4. Now suppose that today there is a 50% chance of rain, a 60% chance of rain or lightning, and a 15% chance of rain and lightning. What is the chance that we will have lightning today?

## IM Commentary

This task uses the same situation to explore different concepts of probability theory.

Part (a) explores the idea of independence of events. Students must use the fact that two events $A$ and $B$ are independent if $P(A \text{ and } B)=P(A) \cdot P(B)$.

Part (b) lets students explore the idea of conditional probability. Students should understand the difference between $P(A \text{ and } B)$ and $P(A | B)$. They should also understand that $P(A \text{ and } B) = P(B \text{ and } A)$. In this part, they are given three probabilities, but only two of them are needed to answer the question. In general, students very often assume that every piece of given information must be used in the solution, so this is a good way to realize that sometimes we have more data than we really need, and have to choose which information is useful.
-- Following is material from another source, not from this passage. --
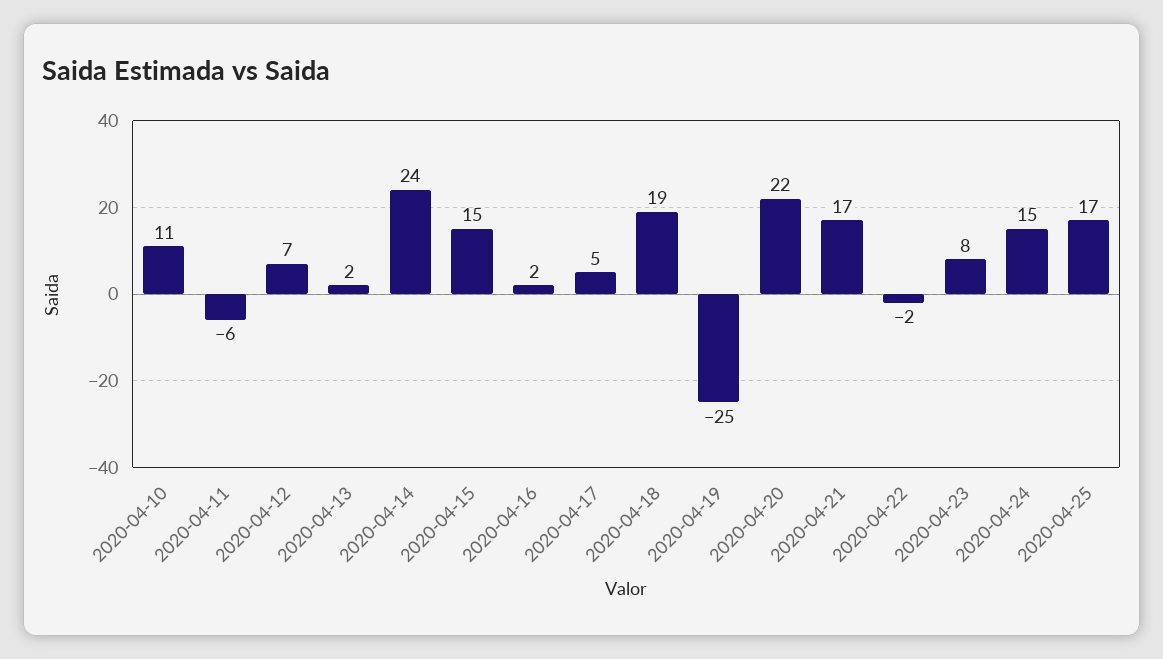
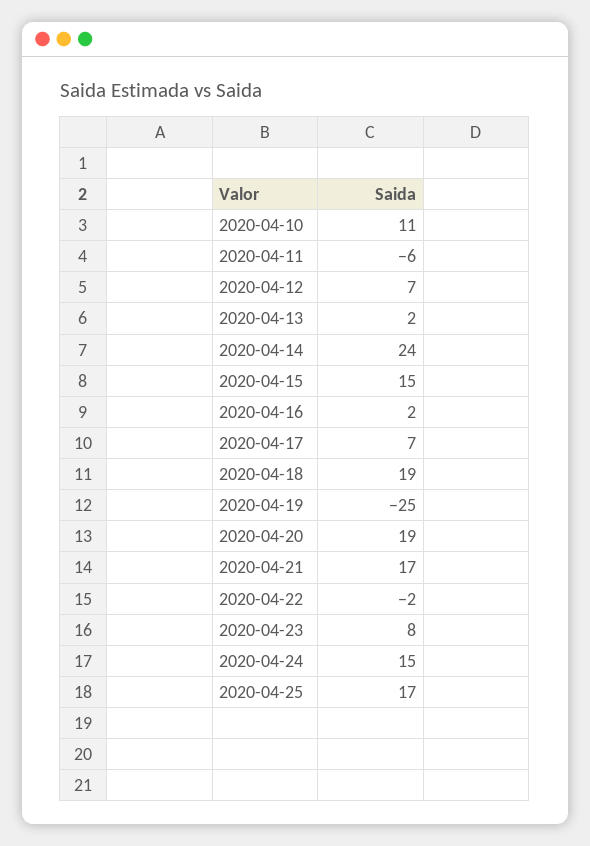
2020-04-17: 5 -> 7
2020-04-20: 22 -> 19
In part c) students practice using the Addition Rule, $P(A \text{ or } B) = P(A)+P(B) - P(A \text{ and } B)$. Teachers should make students aware of the fact, that in mathematics the expression “or” is almost always used in the inclusive sense, that is “$A$ or $B$” really means “either $A$ or $B$ or both”. Students must also understand that $P(A \text{ or } B) = P(B \text{ or } A)$ and that $P(A \text{ and } B) = P(B \text{ and } A)$.
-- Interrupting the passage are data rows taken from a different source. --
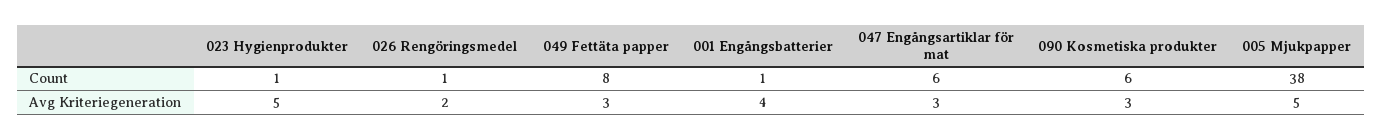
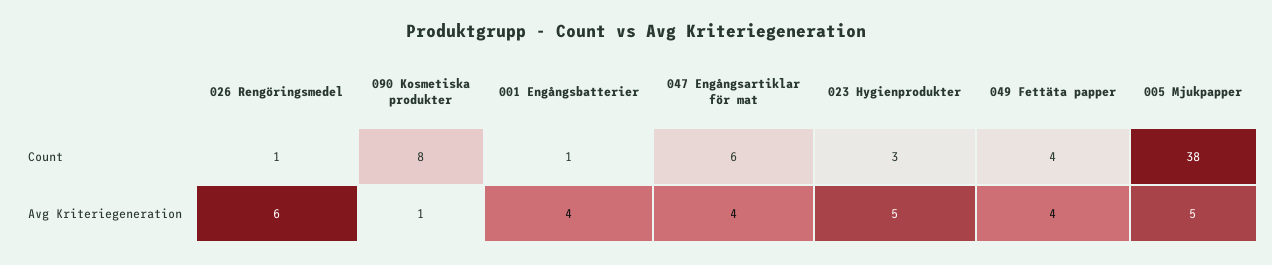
023 Hygienprodukter, Count: 1 -> 3
049 Fettäta papper, Count: 8 -> 4
090 Kosmetiska produkter, Count: 6 -> 8
026 Rengöringsmedel, Avg Kriteriegeneration: 2 -> 6
049 Fettäta papper, Avg Kriteriegeneration: 3 -> 4
047 Engångsartiklar för mat, Avg Kriteriegeneration: 3 -> 4
090 Kosmetiska produkter, Avg Kriteriegeneration: 3 -> 1

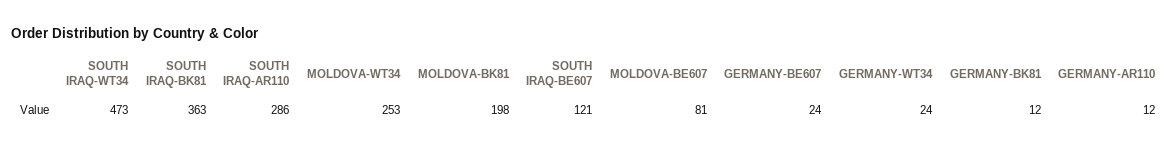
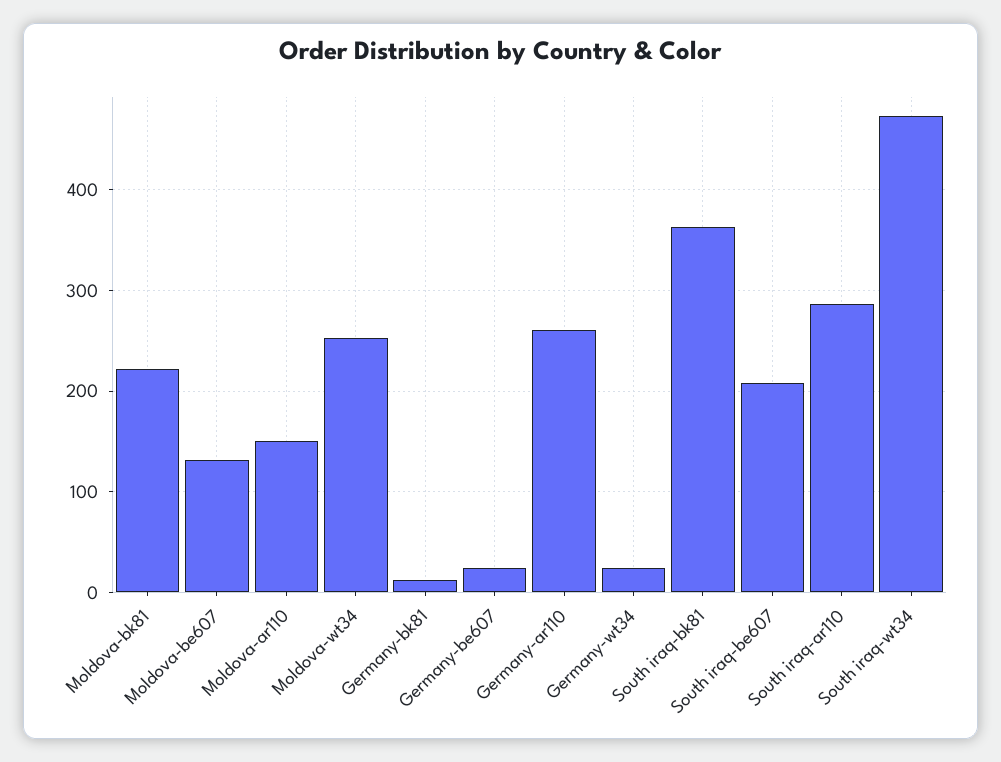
MOLDOVA-BK81: 198 -> 220
SOUTH IRAQ-BE607: 121 -> 210
MOLDOVA-BE607: 81 -> 130
GERMANY-AR110: 12 -> 260
Moldova-ar110: none -> 150

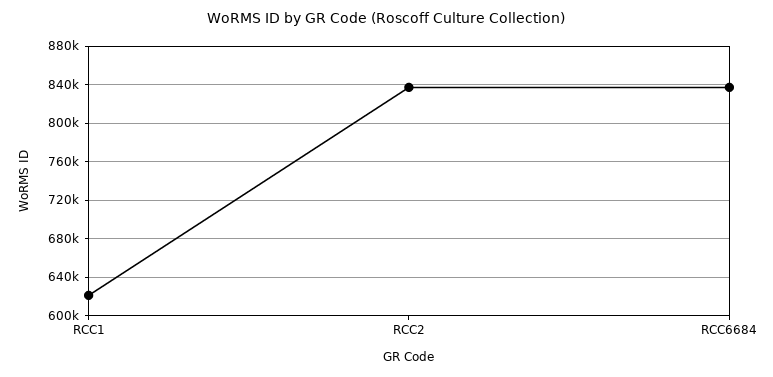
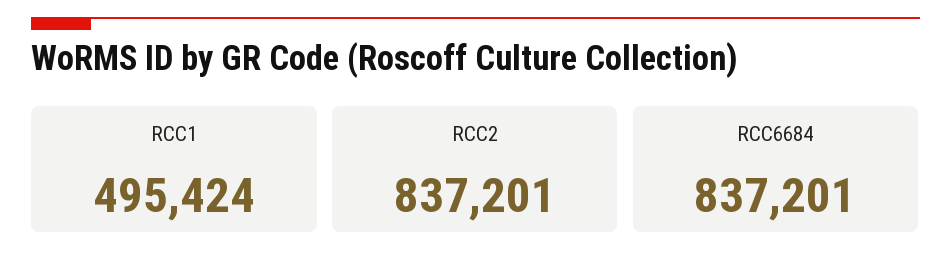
RCC1: 620000 -> 495424

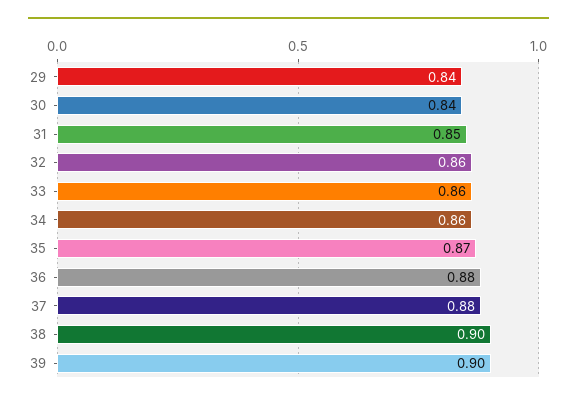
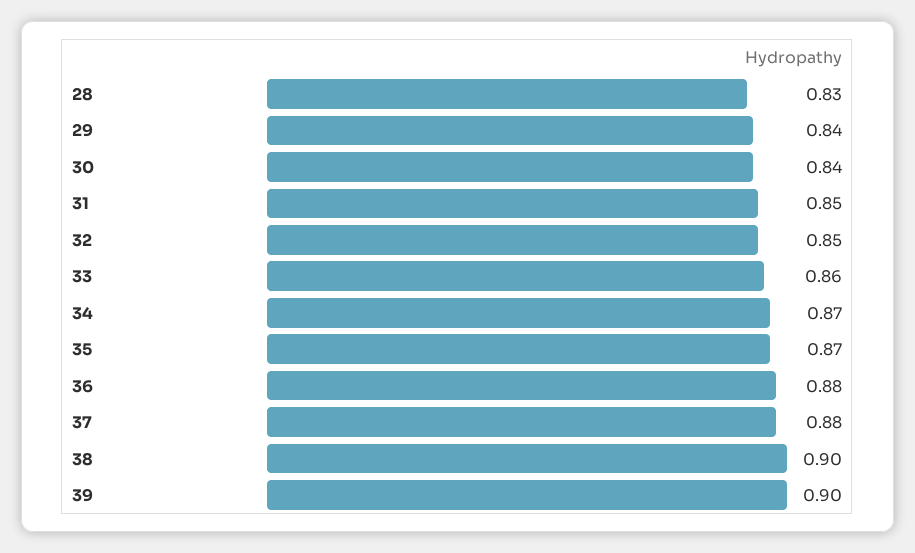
32: 0.86 -> 0.85
34: 0.86 -> 0.87
28: none -> 0.83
Part (d) is a variant of part c). Students must apply the Addition Rule, $P(A \text{ or } B)= P(A)+P(B) - P(A \text{ and } B)$, and solve the equation for the unknown quantity.

## Solution

1. Given

• $P(\text{rain}) = .55$,
• $P(\text{lightning}) = .2$, and
• $P(\text{lightning and rain}) = .15$.

Two events are independent if $P(\text{lightning and rain}) = P(\text{lightning}) \cdot P(\text{rain})$.

Since

\begin{align} P(\text{lightning}) \cdot P(\text{rain}) =& (.55) \cdot (.2) = .11 \\ \neq& .15 = P(\text{ lightning and rain}) \end{align}
the two events are not independent.

2. Given

• $P(\text{rain}) = .6$,
• $P(\text{lightning}) = .15$, and
• $P(\text{lightning | rain}) = .2$.

We need to find $P(\text{rain and lightning})$. We use the formula $$P(\text{lightning | rain}) = \frac{P(\text{lightning and rain})}{P(\text{rain})}.$$ Since we have two of the three pieces of information, we have to solve for the third one. Multiplying both sides of the equation by $P(\text{rain})$ we get

\begin{align} P(\text{lightning and rain}) &= P(\text{lightning | rain}) \cdot P(\text{rain}) \\ &= (.2) \cdot (.6) = .12 \end{align}
Answer: There is a 12% chance of both rain and lightning today.

3. Given

• $P(\text{rain}) = .55$,
• $P(\text{lightning}) = .2$, and
• $P(\text{lightning and rain}) = .15$.

We need to find $P(\text{rain or lightning})$, which is the same as $P(\text{lightning or rain})$. Using the Addition Rule we obtain

\begin{align} P(\text{lightning or rain}) &= P(\text{lightning}) + P(\text{rain}) - P(\text{lightning and rain}) \\ &= .2 + .55 - .15 = .6 \end{align}
Answer: There is a 60% chance of rain or lightning today.

4. Given

• $P(\text{rain}) = .5$,
• $P(\text{lightning}) = .6$, and
• $P(\text{lightning and rain}) = .15$.

We need to find $P(\text{lightning})$. We use the Addition Rule: $$P(\text{rain or lightning}) = P(\text{rain}) + P(\text{lightning}) - P(\text{rain and lightning}).$$ Since we have three of the four pieces of information, we have to solve for the fourth one, the probability of lightning. Subtracting $P(\text{rain})$ and adding $P(\text{rain and lightning})$ to both sides of the equation, we obtain

\begin{align} P(\text{lightning}) &= P(\text{rain or lightning}) - P(\text{rain}) + P(\text{rain and lightning}) \\ &= .6 - .5 + 15 = .25 \end{align}
Answer: There is a 25% chance of lightning today.